PROBLEM TO SOLVE: In exact form, set down only those lines of the material that run from its first line to the line with "text_box [0, 395, 786, 475]", inclusive.

DATASET EXCERPTS:

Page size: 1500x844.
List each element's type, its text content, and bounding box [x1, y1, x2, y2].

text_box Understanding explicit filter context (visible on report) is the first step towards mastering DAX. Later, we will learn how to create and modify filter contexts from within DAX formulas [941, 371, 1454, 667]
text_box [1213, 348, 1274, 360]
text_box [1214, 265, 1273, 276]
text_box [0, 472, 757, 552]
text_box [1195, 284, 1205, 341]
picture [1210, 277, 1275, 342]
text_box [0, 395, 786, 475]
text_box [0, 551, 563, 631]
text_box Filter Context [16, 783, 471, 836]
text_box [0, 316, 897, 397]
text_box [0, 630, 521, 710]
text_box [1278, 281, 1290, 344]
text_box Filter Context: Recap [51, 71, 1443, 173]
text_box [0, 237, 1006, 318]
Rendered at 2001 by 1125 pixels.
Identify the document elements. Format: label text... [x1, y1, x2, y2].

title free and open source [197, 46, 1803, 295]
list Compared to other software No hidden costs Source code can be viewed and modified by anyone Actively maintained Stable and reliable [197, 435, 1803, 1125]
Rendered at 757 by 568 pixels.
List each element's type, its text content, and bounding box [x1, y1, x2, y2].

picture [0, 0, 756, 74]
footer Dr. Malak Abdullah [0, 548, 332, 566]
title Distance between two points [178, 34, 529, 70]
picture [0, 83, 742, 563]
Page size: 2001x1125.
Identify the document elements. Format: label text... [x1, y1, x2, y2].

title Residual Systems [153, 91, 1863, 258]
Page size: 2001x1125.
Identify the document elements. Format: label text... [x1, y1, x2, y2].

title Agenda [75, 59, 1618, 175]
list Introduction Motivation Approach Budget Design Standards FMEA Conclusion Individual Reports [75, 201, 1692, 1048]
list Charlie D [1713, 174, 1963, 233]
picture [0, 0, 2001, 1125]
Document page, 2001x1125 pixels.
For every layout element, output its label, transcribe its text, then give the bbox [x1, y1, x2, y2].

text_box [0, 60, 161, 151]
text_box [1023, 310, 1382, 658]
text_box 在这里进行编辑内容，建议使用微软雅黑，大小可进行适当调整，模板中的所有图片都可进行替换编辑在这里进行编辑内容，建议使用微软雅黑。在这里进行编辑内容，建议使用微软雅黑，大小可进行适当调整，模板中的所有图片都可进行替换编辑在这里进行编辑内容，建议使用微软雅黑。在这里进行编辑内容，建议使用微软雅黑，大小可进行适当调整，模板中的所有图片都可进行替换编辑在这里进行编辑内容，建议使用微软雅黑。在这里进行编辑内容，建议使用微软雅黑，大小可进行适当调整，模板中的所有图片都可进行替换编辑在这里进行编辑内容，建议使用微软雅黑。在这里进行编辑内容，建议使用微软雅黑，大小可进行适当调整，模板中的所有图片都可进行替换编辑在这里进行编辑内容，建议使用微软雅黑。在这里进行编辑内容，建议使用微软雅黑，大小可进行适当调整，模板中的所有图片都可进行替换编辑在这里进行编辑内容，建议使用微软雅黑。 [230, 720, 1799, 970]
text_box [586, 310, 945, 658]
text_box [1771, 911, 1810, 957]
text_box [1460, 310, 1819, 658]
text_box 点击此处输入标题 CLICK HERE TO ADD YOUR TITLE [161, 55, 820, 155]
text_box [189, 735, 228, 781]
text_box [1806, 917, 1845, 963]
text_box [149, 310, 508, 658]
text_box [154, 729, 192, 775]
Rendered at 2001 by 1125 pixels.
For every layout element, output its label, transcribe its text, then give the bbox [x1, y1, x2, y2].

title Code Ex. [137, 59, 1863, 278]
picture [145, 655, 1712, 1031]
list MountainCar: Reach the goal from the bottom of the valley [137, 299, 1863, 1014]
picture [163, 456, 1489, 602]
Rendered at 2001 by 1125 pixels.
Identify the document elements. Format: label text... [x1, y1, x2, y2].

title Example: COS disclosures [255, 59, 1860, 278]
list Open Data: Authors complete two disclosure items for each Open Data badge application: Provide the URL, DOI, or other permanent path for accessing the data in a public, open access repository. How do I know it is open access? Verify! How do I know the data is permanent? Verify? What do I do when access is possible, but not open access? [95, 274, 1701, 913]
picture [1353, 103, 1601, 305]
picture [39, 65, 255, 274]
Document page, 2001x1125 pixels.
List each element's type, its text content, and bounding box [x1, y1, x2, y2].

OUTPUT OF THE EXERCISE:
Page size: 1500x844.
List each element's type, its text content, and bounding box [x1, y1, x2, y2].

text_box Understanding explicit filter context (visible on report) is the first step towards mastering DAX. Later, we will learn how to create and modify filter contexts from within DAX formulas [941, 371, 1454, 667]
text_box [1213, 348, 1274, 360]
text_box [1214, 265, 1273, 276]
text_box [0, 472, 757, 552]
text_box [1195, 284, 1205, 341]
picture [1210, 277, 1275, 342]
text_box [0, 395, 786, 475]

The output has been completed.